The invitation from Christie’s has arrived for our own ‘Garden of the Year’ party in April. I am copying it here for posterity since I know my great grandfather would have refused such an accolade and I suspect my father might well have too at least until the early 1980s when I returned from London to Cornwall and before visitor numbers and visitor business was important. Today we are selling Burncoose Nurseries via Caerhays visitors.26 Feb 16 – HHA_Christie’s InvitationA truly filthy wet day with a rising east wind which bodes ill for the magnolias. Not a day to venture outside but in the Burncoose cash point I find a nice plant of Magnolia ‘Cleopatra’, one of Vance Hooper’s New Zealand creations. It is very nice indeed. We have a plant or two at Caerhays and have seen the odd flower but nothing as fine as this. The same stable and vintage as Magnolia ‘Genie’.
2015 – CHW
Acacia dealbata above the playhouse nearly out and around 15 to 18 feet tall. Unlike its former compatriot which was planted in a more windswept location and died of cold in March 2013 this plant has prospered. There used to be a huge tree among the Magnolia delavayi below the castle wall but this died in the 1963 winter.
2004 – FJW
First sharp frost – some snow.1966 – FJW
Picked 2 flowers of Mr Garden – no Campbellii – much as ‘61 but no Giganteum. All Hamamellis over – very speedily.1961 – FJW
Donkey Shoe Robusta is ½ out. Some flowers collected for R.H.S. Giganteum, Hookerii, Grande, Mary J, Rosemary W, J Pickthorn, J.C.W.. Mag campbelli and robusta, and Golden Oriole, Crinodendron, Rho hybs and Snow Bunting.
1950 – CW
Returned from Torquay election. Been very wet and stormy. Mag campbellii a few out, one lapageria left – Camellias good – also Rho moupinense and hybrids – some daffodils out – began to sell a week ago from K.G. Blood red good but few flowering. Hamamelis well over. Very many Reticulata species beyond their best.
1933 – JCW
The clump of Narcissus cyclamineus by the side door makes nearly 50 flowers.
1931 – JCW
(Typed receipt attached to Garden Book page)

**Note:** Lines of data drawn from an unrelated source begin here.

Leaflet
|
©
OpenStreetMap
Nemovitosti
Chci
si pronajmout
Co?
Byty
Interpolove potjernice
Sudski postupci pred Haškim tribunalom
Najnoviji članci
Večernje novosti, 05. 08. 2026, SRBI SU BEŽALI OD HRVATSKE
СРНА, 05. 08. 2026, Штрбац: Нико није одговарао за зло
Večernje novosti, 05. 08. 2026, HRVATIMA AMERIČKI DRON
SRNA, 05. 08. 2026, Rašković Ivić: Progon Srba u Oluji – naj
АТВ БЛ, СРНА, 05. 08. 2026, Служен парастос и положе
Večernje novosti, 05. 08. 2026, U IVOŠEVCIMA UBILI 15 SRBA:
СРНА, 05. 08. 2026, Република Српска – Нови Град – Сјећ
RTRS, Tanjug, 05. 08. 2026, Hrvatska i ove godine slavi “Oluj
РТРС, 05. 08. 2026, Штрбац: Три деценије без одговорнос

From Sokoliana Nursery: for
10 Magnolia longifolia 18
10 Prunus Hizakura 3
20 Quercus acuta 14
Total Yen 35
Packing and shipping 3.50
Freight prepaid to London 13.16
Total Yen 51.66
1924 – JCW
Cold NE wind for a fortnight about. Daffs move a bit, Rhodo’s cut, Erica hybrida is wonderful, a Camellia or two just open. Daphne mezereum open.
1918 – JCW
Rhodo’s coming on well, all the early scarlet hybrids, Barbatum, Fargesii, Lutescens, Calophytum, Sutchuenense, Arboreums etc.
1916 – JCW
Frost and snow smashed in most of the Rhodo’s bloom, but ¼ inch of ice on the tank in D.G.
1911 – JCW
Dauntcep open, Caerhays well out, Maximus half open, Heaths good, one incomp open, several nice Camellias open. Snow on the mountain out. Garden after tea with D.
1908 – JCW
Caerhays daffodil very few open or indeed any of the above. C coum is the best thing. Camellia Japonica partly out, a few Arboreum and Barbatum in bud.
1897 – JCW
Caerhays daffodil at its best, Bredos, Horsfieldi and Sir Watkin open. Pink Argenteum is open.